= What is required =
Apart from the pictures, every entry below should be repeated exactly.

= = =

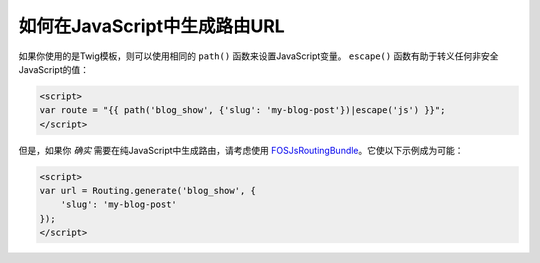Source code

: 如何在JavaScript中生成路由URL
==========================================

如果你使用的是Twig模板，则可以使用相同的 ``path()`` 函数来设置JavaScript变量。
``escape()`` 函数有助于转义任何非安全JavaScript的值：

.. code-block:: html+twig

    <script>
    var route = "{{ path('blog_show', {'slug': 'my-blog-post'})|escape('js') }}";
    </script>

但是，如果你 *确实* 需要在纯JavaScript中生成路由，请考虑使用
`FOSJsRoutingBundle`_。它使以下示例成为可能：

.. code-block:: html+twig

    <script>
    var url = Routing.generate('blog_show', {
        'slug': 'my-blog-post'
    });
    </script>

.. _`FOSJsRoutingBundle`: https://github.com/FriendsOfSymfony/FOSJsRoutingBundle
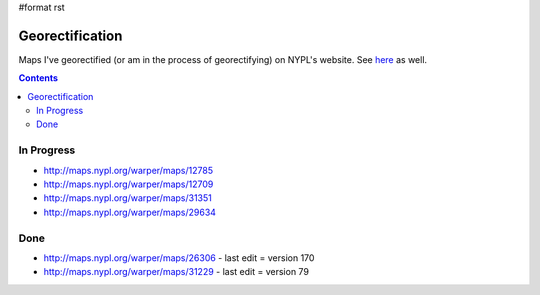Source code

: #format rst

Georectification
================

Maps I've georectified (or am in the process of georectifying) on NYPL's website.  See here_ as well.

.. contents:: :depth: 2

In Progress
-----------

* http://maps.nypl.org/warper/maps/12785

* http://maps.nypl.org/warper/maps/12709

* http://maps.nypl.org/warper/maps/31351

* http://maps.nypl.org/warper/maps/29634

Done
----

* http://maps.nypl.org/warper/maps/26306 - last edit = version 170

* http://maps.nypl.org/warper/maps/31229 - last edit = version 79

.. ############################################################################

.. _here: http://maps.nypl.org/warper/users/28896/maps

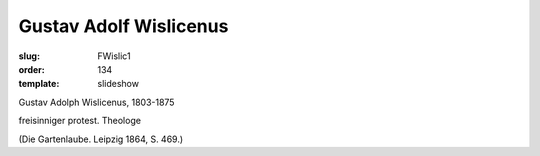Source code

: Gustav Adolf Wislicenus
=======================

:slug: FWislic1
:order: 134
:template: slideshow

Gustav Adolph Wislicenus, 1803-1875

freisinniger protest. Theologe

.. class:: source

  (Die Gartenlaube. Leipzig 1864, S. 469.)
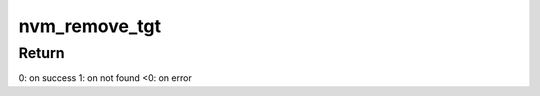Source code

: .. -*- coding: utf-8; mode: rst -*-
.. src-file: drivers/lightnvm/core.c

.. _`nvm_remove_tgt`:

nvm_remove_tgt
==============

.. c:function:: int nvm_remove_tgt(struct nvm_dev *dev, struct nvm_ioctl_remove *remove)

    Removes a target from the media manager

    :param struct nvm_dev \*dev:
        device

    :param struct nvm_ioctl_remove \*remove:
        ioctl structure with target name to remove.

.. _`nvm_remove_tgt.return`:

Return
------

0: on success
1: on not found
<0: on error

.. This file was automatic generated / don't edit.

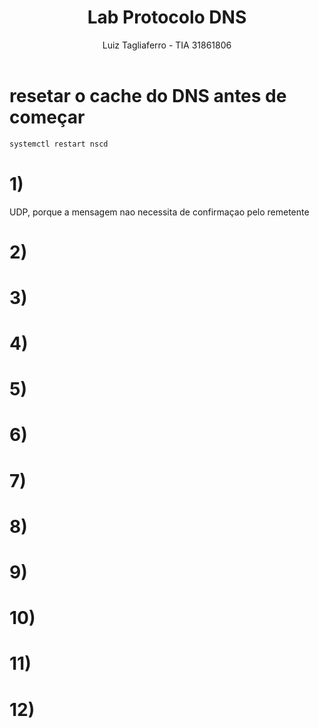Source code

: #+title: Lab Protocolo DNS
#+author: Luiz Tagliaferro - TIA 31861806

* resetar o cache do DNS antes de começar
#+BEGIN_SRC  bash
systemctl restart nscd
#+END_SRC



* 1)
  UDP, porque a mensagem nao necessita de confirmaçao pelo remetente
* 2)

* 3)

* 4)

* 5)

* 6)

* 7)

* 8)

* 9)

* 10)

* 11)

* 12)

= = =

= Result of this exercise =
Source code

: 如何在JavaScript中生成路由URL
==========================================

如果你使用的是Twig模板，则可以使用相同的 ``path()`` 函数来设置JavaScript变量。
``escape()`` 函数有助于转义任何非安全JavaScript的值：

.. code-block:: html+twig

    <script>
    var route = "{{ path('blog_show', {'slug': 'my-blog-post'})|escape('js') }}";
    </script>

但是，如果你 *确实* 需要在纯JavaScript中生成路由，请考虑使用
`FOSJsRoutingBundle`_。它使以下示例成为可能：

.. code-block:: html+twig

    <script>
    var url = Routing.generate('blog_show', {
        'slug': 'my-blog-post'
    });
    </script>

.. _`FOSJsRoutingBundle`: https://github.com/FriendsOfSymfony/FOSJsRoutingBundle
Source code

: #format rst

Georectification
================

Maps I've georectified (or am in the process of georectifying) on NYPL's website.  See here_ as well.

.. contents:: :depth: 2

In Progress
-----------

* http://maps.nypl.org/warper/maps/12785

* http://maps.nypl.org/warper/maps/12709

* http://maps.nypl.org/warper/maps/31351

* http://maps.nypl.org/warper/maps/29634

Done
----

* http://maps.nypl.org/warper/maps/26306 - last edit = version 170

* http://maps.nypl.org/warper/maps/31229 - last edit = version 79

.. ############################################################################

.. _here: http://maps.nypl.org/warper/users/28896/maps

Source code

: Gustav Adolf Wislicenus
=======================

:slug: FWislic1
:order: 134
:template: slideshow

Gustav Adolph Wislicenus, 1803-1875

freisinniger protest. Theologe

.. class:: source

  (Die Gartenlaube. Leipzig 1864, S. 469.)
Source code

: .. -*- coding: utf-8; mode: rst -*-
.. src-file: drivers/lightnvm/core.c

.. _`nvm_remove_tgt`:

nvm_remove_tgt
==============

.. c:function:: int nvm_remove_tgt(struct nvm_dev *dev, struct nvm_ioctl_remove *remove)

    Removes a target from the media manager

    :param struct nvm_dev \*dev:
        device

    :param struct nvm_ioctl_remove \*remove:
        ioctl structure with target name to remove.

.. _`nvm_remove_tgt.return`:

Return
------

0: on success
1: on not found
<0: on error

.. This file was automatic generated / don't edit.

Source code

: #+title: Lab Protocolo DNS
#+author: Luiz Tagliaferro - TIA 31861806

* resetar o cache do DNS antes de começar
#+BEGIN_SRC  bash
systemctl restart nscd
#+END_SRC



* 1)
  UDP, porque a mensagem nao necessita de confirmaçao pelo remetente
* 2)

* 3)

* 4)

* 5)

* 6)

* 7)

* 8)

* 9)

* 10)

* 11)

* 12)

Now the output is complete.